Emily saat itu berumur 29 tahun dan Judson 57 tahun. Emily merupakan seorang
penulis terkenal dan dia meninggalkan kariernya demi pergi melayani di Burma
bersama Judson.
Judson mengalami
sakit keras. Satu-satunya harapan adalah mengirimkan Judson untuk pergi
berlayar menjauh dari tempat itu. Dalam perjalanannya dia terus mengalami
kesakitan dari waktu ke waktu. Di dalam kesakitannya dia berkata, “How few
there are who suffer such great torment who die so hard!” Judson meninggal
dunia setelah mengeluarkan kalimat tersebut, dia dikuburkan di gereja Burma.

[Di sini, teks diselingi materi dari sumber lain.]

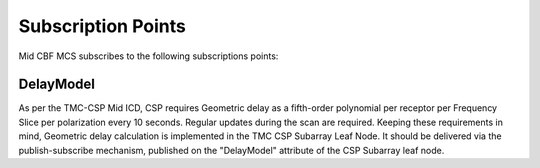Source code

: Subscription Points
=====================

Mid CBF MCS subscribes to the following subscriptions points:

DelayModel
----------

As per the TMC-CSP Mid ICD, CSP requires Geometric delay as a fifth-order polynomial 
per receptor per Frequency Slice per polarization every 10 seconds. Regular updates during 
the scan are required. Keeping these requirements in mind, Geometric delay calculation 
is implemented in the TMC CSP Subarray Leaf Node. It should be delivered via the 
publish-subscribe mechanism, published on the "DelayModel" attribute of the CSP Subarray leaf node. 

..
    Go to ska-mid-cbf-mcs/docs/src/ska-mcs-sphinx/ska-tables.py to find code that generates the below table
..

.. generate-command-table:: Subscriptions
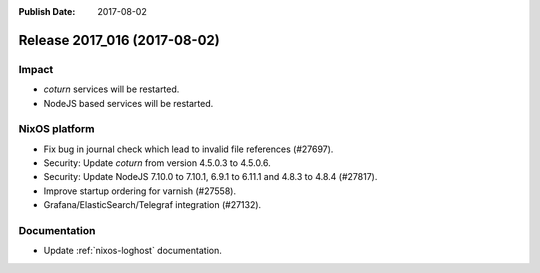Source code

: :Publish Date: 2017-08-02

Release 2017_016 (2017-08-02)
-----------------------------

Impact
^^^^^^

* `coturn` services will be restarted.
* NodeJS based services will be restarted.


NixOS platform
^^^^^^^^^^^^^^

* Fix bug in journal check which lead to invalid file references (#27697).
* Security: Update `coturn` from version 4.5.0.3 to 4.5.0.6.
* Security: Update NodeJS 7.10.0 to 7.10.1, 6.9.1 to 6.11.1 and 4.8.3 to 4.8.4
  (#27817).
* Improve startup ordering for varnish (#27558).
* Grafana/ElasticSearch/Telegraf integration (#27132).


Documentation
^^^^^^^^^^^^^

* Update :ref:`nixos-loghost` documentation.


.. vim: set spell spelllang=en:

Sepuluh hari setelah kematiannya, Emily melahirkan anak kedua mereka. Namun
tragisnya, anak keduanya meninggal saat proses kelahiran. Empat bulan kemudian,
barulah Emily tahu bahwa suaminya telah tiada. Dia kembali ke New England, tiga
tahun kemudian dia juga meninggal dunia karena tuberkulosis.
Melalui kisah
hidup Judson, menyadaringatkan kita bagaimana hidup tanpa Kristus dan bagaimana
kesetiaannya dalam melayani Tuhan. Panggilan Allah bagi orang yang
diperkenanNya begitu kokoh. Dan mereka yang diperkenan Allah untuk menjadi alat
ditanganNya akan teguh dalam melayani-Nya. Kristus telah mati bagi kita, adakah
kita memiliki cinta kasih yang tulus, murni dan setia kepada-Nya. Selamat
merenungkan akan kematian Kristus di Jumaat Agung 2017. Tuhan Yesus memberkati.